J’arrivais en avance à la gare de Lyon. Le train était à quai. Je m’installais en casant mon beauty case et ma valise à roulette à portée de main. Mon collier de perle et mes bottines étaient du voyage. J’avais mis ma nouvelle robe grège à pois rouge, légèrement décolletée. Elle ressemblait à celle d’Emmanuelle, souple, près du corps et fluide. Mes dessous étaient ravissants dans un coloris de beige assorti à la robe et avec de la dentelle. Je sentais bon le parfum Chanel N°5. J’avais enfilé un imperméable beige clair très classe. Le genre de vêtement sexy où il était possible de ne rien porter en dessous comme les vamps dans les vieux films américains. C’était un de mes fantasmes. J’avais vécu cette sensation quand j’étais jeune en promenant mon chien un soir. J’étais sortie nue sous mon imperméable. La sensation avait été troublante et voluptueuse surtout quand je croisais des gens qui ne se doutaient de rien. Aujourd’hui, il bruinait, il faisait chaud et cela me ramenait à d’agréables souvenirs érotiques oubliés.  La chaleur était en avance cette année. Le ciel était chargé de nuages, et je me sentais bien. L’ambiance était propice à l’érotisme.

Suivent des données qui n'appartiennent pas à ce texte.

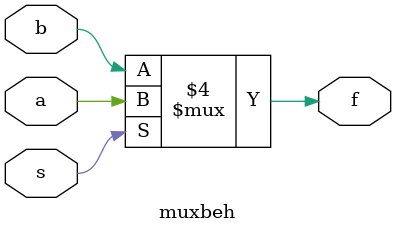
<source format=v>
module muxbeh(a,b,s,f); 
    input a,b,s;
    output f; reg f;
    always@(s or a or b)
        if(s==1) f = a; 
        else f = b;
endmodule
</source>
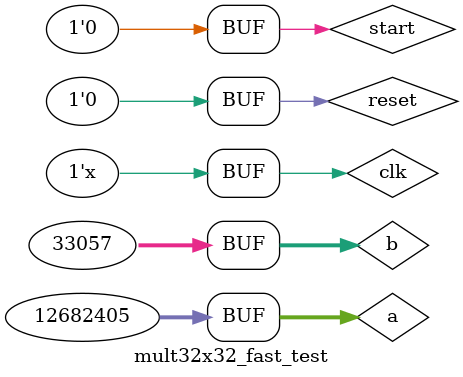
<source format=sv>
module mult32x32_fast_test;

    logic clk;            // Clock
    logic reset;          // Reset
    logic start;          // Start signal
    logic [31:0] a;       // Input a
    logic [31:0] b;       // Input b
    logic busy;           // Multiplier busy indication
    logic [63:0] product; // Miltiplication product

// Put your code here
// ------------------

mult32x32_fast uut (
    .clk(clk),
    .reset(reset),
    .start(start),
    .a(a),
    .b(b),
    .busy(busy),
    .product(product)
);


initial begin
    clk = 1'b1;
    reset = 1'b1;
    
    #40
    reset = 1'b0;
    start = 1'b0;
    a = 32'd214008997;
    b = 32'd213745953;
    
    #10
    start = 1'b1;

    #10
    start = 1'b0;

    #110
    a[31:24] = 8'b0;
    b[31:16] = 16'b0;
    
    #10 
    start = 1'b1;

    #10
    start = 1'b0;

end

always begin
    #5
    clk = ~clk;
end

// End of your code

endmodule

</source>
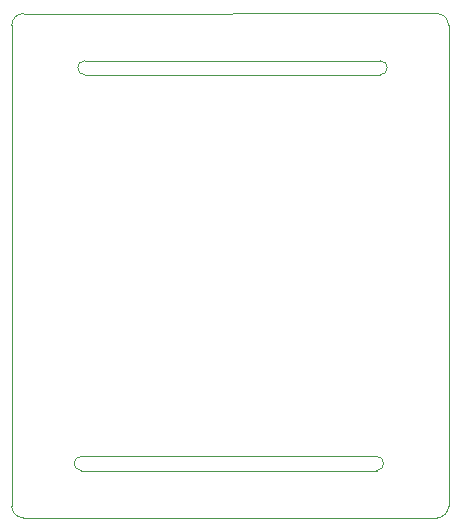
<source format=gbr>
%TF.GenerationSoftware,KiCad,Pcbnew,(6.0.0)*%
%TF.CreationDate,2022-04-21T21:51:44+01:00*%
%TF.ProjectId,Tracer,54726163-6572-42e6-9b69-6361645f7063,C*%
%TF.SameCoordinates,Original*%
%TF.FileFunction,Profile,NP*%
%FSLAX46Y46*%
G04 Gerber Fmt 4.6, Leading zero omitted, Abs format (unit mm)*
G04 Created by KiCad (PCBNEW (6.0.0)) date 2022-04-21 21:51:44*
%MOMM*%
%LPD*%
G01*
G04 APERTURE LIST*
%TA.AperFunction,Profile*%
%ADD10C,0.100000*%
%TD*%
G04 APERTURE END LIST*
D10*
X135200000Y-79100000D02*
X160200000Y-79100000D01*
X128992894Y-116800000D02*
G75*
G03*
X129992894Y-117800000I1000003J3D01*
G01*
X130007106Y-75107106D02*
G75*
G03*
X129007106Y-76107106I3J-1000003D01*
G01*
X134900000Y-113800000D02*
X159900000Y-113800000D01*
X164992894Y-117800000D02*
G75*
G03*
X165992894Y-116800000I-3J1000003D01*
G01*
X129992894Y-117800000D02*
X164992894Y-117800000D01*
X134900000Y-112600000D02*
G75*
G03*
X134900000Y-113800000I0J-600000D01*
G01*
X159900000Y-113800000D02*
G75*
G03*
X159900000Y-112600000I0J600000D01*
G01*
X160200000Y-80300000D02*
G75*
G03*
X160200000Y-79100000I0J600000D01*
G01*
X165992894Y-76107106D02*
G75*
G03*
X165000000Y-75100000I-1007210J-2D01*
G01*
X135200000Y-80300000D02*
X160200000Y-80300000D01*
X130007106Y-75107106D02*
X165000000Y-75100000D01*
X129007106Y-76107106D02*
X128992894Y-116800000D01*
X135200000Y-79100000D02*
G75*
G03*
X135200000Y-80300000I0J-600000D01*
G01*
X165992894Y-116800000D02*
X165992894Y-76107106D01*
X134900000Y-112600000D02*
X159900000Y-112600000D01*
M02*

</source>
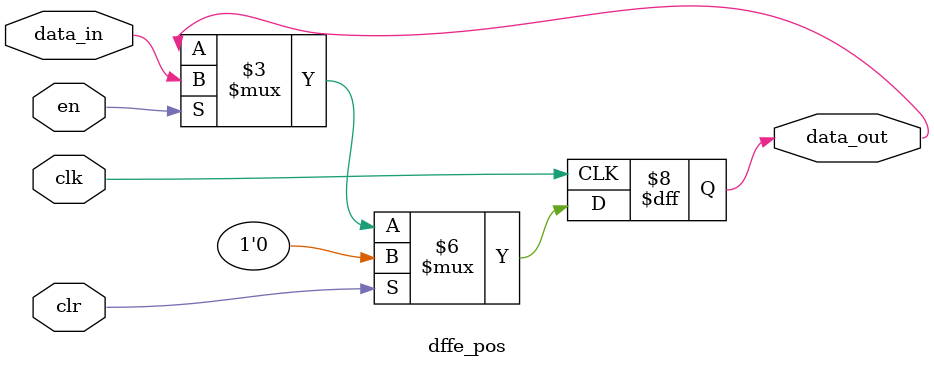
<source format=v>

module dffe_pos(
    // CONTROL SIGNALS
    clk,
    en,
    clr,

    // DFFE I/O
    data_in,
    data_out
);
   
    // CONTROL SIGNALS
    input clk, en, clr;
    wire clr;
   
    // DFFE I/O
    input data_in;
    output data_out;

    reg data_out;

    /*  --- POSEDGE WRITE DFFE IMPLEMENTATION -----------------------------  */
    // Intialize data_out to 0
    initial
    begin
        data_out = 1'b0;
    end

    // Set value of data_out on positive edge of the clock or clear
    always @(posedge clk) begin
        // If clear is high, set data_out to 0
        if (clr) begin
            data_out <= 1'b0;
        // If enable is high, set data_out to the value of data_in
        end else if (en) begin
            data_out <= data_in;
        end
    end

endmodule
</source>
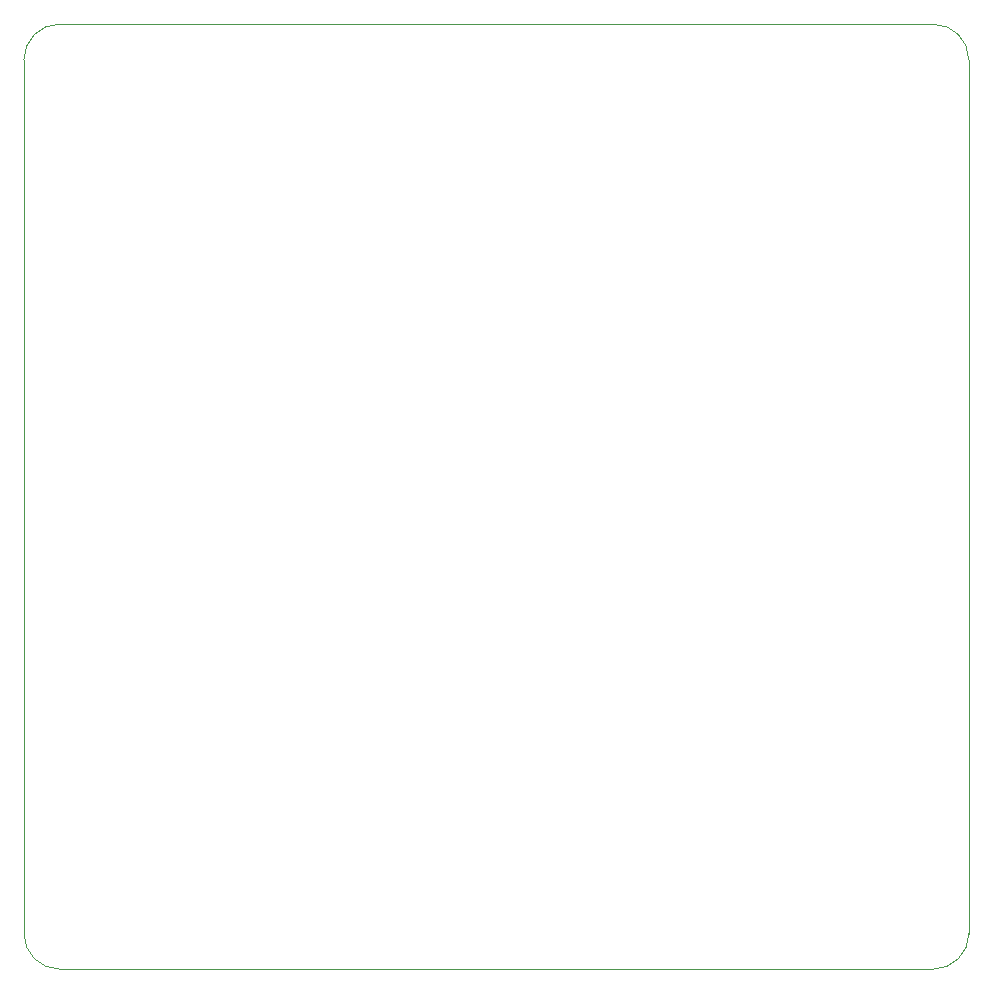
<source format=gm1>
G04 #@! TF.GenerationSoftware,KiCad,Pcbnew,9.0.1*
G04 #@! TF.CreationDate,2025-04-09T16:40:50+02:00*
G04 #@! TF.ProjectId,camera_base,63616d65-7261-45f6-9261-73652e6b6963,rev?*
G04 #@! TF.SameCoordinates,Original*
G04 #@! TF.FileFunction,Profile,NP*
%FSLAX46Y46*%
G04 Gerber Fmt 4.6, Leading zero omitted, Abs format (unit mm)*
G04 Created by KiCad (PCBNEW 9.0.1) date 2025-04-09 16:40:50*
%MOMM*%
%LPD*%
G01*
G04 APERTURE LIST*
G04 #@! TA.AperFunction,Profile*
%ADD10C,0.050000*%
G04 #@! TD*
G04 APERTURE END LIST*
D10*
X133000000Y-93000000D02*
G75*
G02*
X136000000Y-96000000I0J-3000000D01*
G01*
X136000000Y-96000000D02*
X136000000Y-170000000D01*
X136000000Y-170000000D02*
G75*
G02*
X133000000Y-173000000I-3000000J0D01*
G01*
X133000000Y-93000000D02*
X59000000Y-93000000D01*
X56000000Y-170000000D02*
X56000000Y-96000000D01*
X59000000Y-173000000D02*
X133000000Y-173000000D01*
X59000000Y-173000000D02*
G75*
G02*
X56000000Y-170000000I0J3000000D01*
G01*
X56000000Y-96000000D02*
G75*
G02*
X59000000Y-93000000I3000000J0D01*
G01*
M02*

</source>
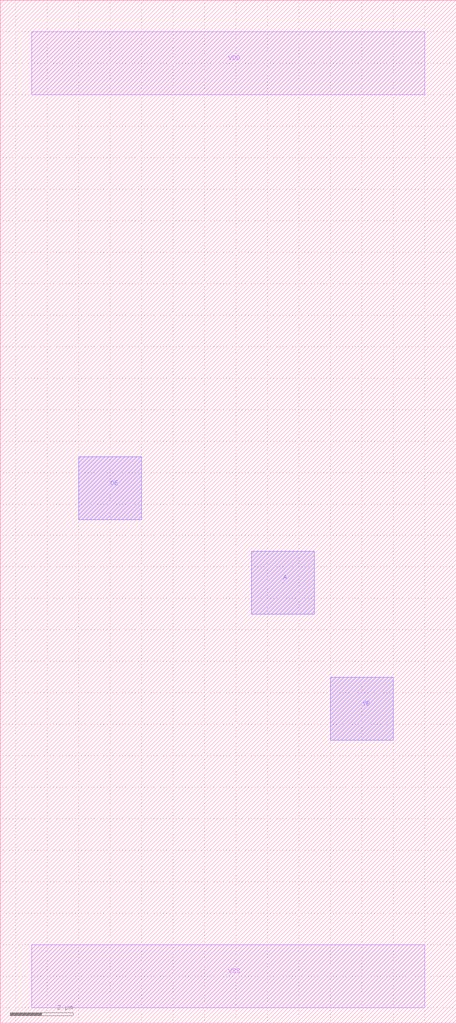
<source format=lef>
# C:/Users/akita/Documents/000.lef
# Created by Glade release version 4.7.35 compiled on May 19 2020 19:14:35
# Run by akita on host LAPTOP-E0CJ65QR at Wed Jun  3 17:33:17 2020

VERSION 5.6 ;
NAMESCASESENSITIVE ON ;
BUSBITCHARS "[]" ;
DIVIDERCHAR "/"  ;
UNITS
    DATABASE MICRONS 1000 ;
END UNITS

MACRO cinv
    CLASS core ;
    FOREIGN cinv -1.500 -1.500 ;
    ORIGIN 1.500 1.500 ;
    SIZE 14.500 BY 32.500 ;
    PIN OE
        DIRECTION INPUT ;
        USE SIGNAL ;
        PORT
        LAYER ML2 ;
        RECT 1.000 14.500 3.000 16.500 ;
        LAYER ML1 ;
        RECT 1.000 14.500 3.000 16.500 ;
        END
    END OE
    PIN YB
        DIRECTION OUTPUT ;
        USE SIGNAL ;
        PORT
        LAYER ML2 ;
        RECT 9.000 7.500 11.000 9.500 ;
        LAYER ML1 ;
        RECT 9.000 7.500 11.000 9.500 ;
        END
    END YB
    PIN VDD
        DIRECTION INOUT ;
        USE POWER ;
        PORT
        LAYER ML1 ;
        RECT -0.500 28.000 12.000 30.000 ;
        END
    END VDD
    PIN A
        DIRECTION INPUT ;
        USE SIGNAL ;
        PORT
        LAYER ML2 ;
        RECT 6.500 11.500 8.500 13.500 ;
        LAYER ML1 ;
        RECT 6.500 11.500 8.500 13.500 ;
        END
    END A
    PIN VSS
        DIRECTION INOUT ;
        USE GROUND ;
        PORT
        LAYER ML1 ;
        RECT -0.500 -1.000 12.000 1.000 ;
        END
    END VSS
    OBS
    END
END cinv

END LIBRARY

</source>
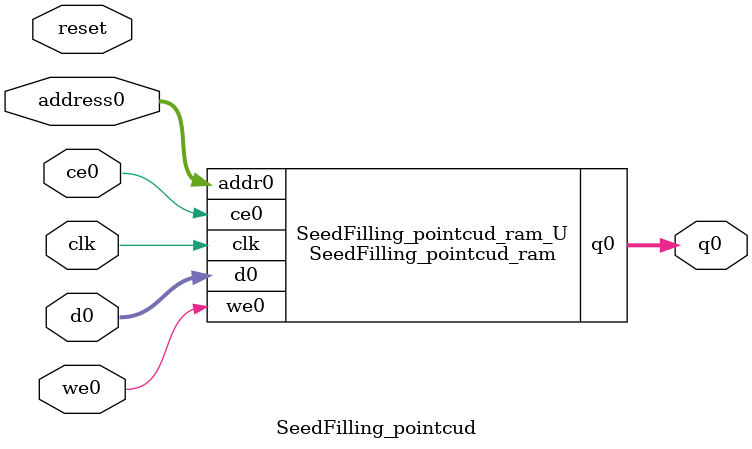
<source format=v>

`timescale 1 ns / 1 ps
module SeedFilling_pointcud_ram (addr0, ce0, d0, we0, q0,  clk);

parameter DWIDTH = 16;
parameter AWIDTH = 17;
parameter MEM_SIZE = 125000;

input[AWIDTH-1:0] addr0;
input ce0;
input[DWIDTH-1:0] d0;
input we0;
output reg[DWIDTH-1:0] q0;
input clk;

(* ram_style = "block" *)reg [DWIDTH-1:0] ram[0:MEM_SIZE-1];




always @(posedge clk)  
begin 
    if (ce0) 
    begin
        if (we0) 
        begin 
            ram[addr0] <= d0; 
            q0 <= d0;
        end 
        else 
            q0 <= ram[addr0];
    end
end


endmodule


`timescale 1 ns / 1 ps
module SeedFilling_pointcud(
    reset,
    clk,
    address0,
    ce0,
    we0,
    d0,
    q0);

parameter DataWidth = 32'd16;
parameter AddressRange = 32'd125000;
parameter AddressWidth = 32'd17;
input reset;
input clk;
input[AddressWidth - 1:0] address0;
input ce0;
input we0;
input[DataWidth - 1:0] d0;
output[DataWidth - 1:0] q0;



SeedFilling_pointcud_ram SeedFilling_pointcud_ram_U(
    .clk( clk ),
    .addr0( address0 ),
    .ce0( ce0 ),
    .we0( we0 ),
    .d0( d0 ),
    .q0( q0 ));

endmodule


</source>
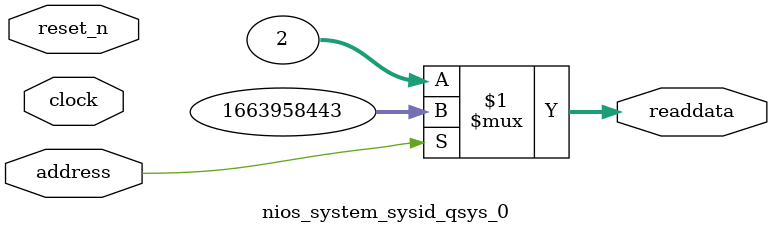
<source format=v>



// synthesis translate_off
`timescale 1ns / 1ps
// synthesis translate_on

// turn off superfluous verilog processor warnings 
// altera message_level Level1 
// altera message_off 10034 10035 10036 10037 10230 10240 10030 

module nios_system_sysid_qsys_0 (
               // inputs:
                address,
                clock,
                reset_n,

               // outputs:
                readdata
             )
;

  output  [ 31: 0] readdata;
  input            address;
  input            clock;
  input            reset_n;

  wire    [ 31: 0] readdata;
  //control_slave, which is an e_avalon_slave
  assign readdata = address ? 1663958443 : 2;

endmodule



</source>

POUR LE MEILLEUR ET POUR LE PIRE

Des personnes montaient dans le train et s’affairaient pour ranger leurs sacs et leurs bagages. J’étais gâtée, j’avais eu des billets de première classe. Les gens autour de moi étaient élégants, les hommes comme les femmes. C’était très agréable de savoir que quelqu’un payait pour m’avoir auprès de lui. Cela me fit sourire de contentement et en même temps, je me sentais anxieuse. A quoi ressemblait l’homme avec qui j’allais passer le week-end ? Il devait tenir un livre à la main pour que je le reconnaisse. C’était une œuvre du Marquis De Sade. Il y avait de quoi m’inquiéter mais j’avais confiance en Noémie. Elle m’avait encore rassurée au téléphone. Je l’avais appelée de la gare de Lyon en proie à des angoisses. Le train démarrait, l’aventure Genève commençait.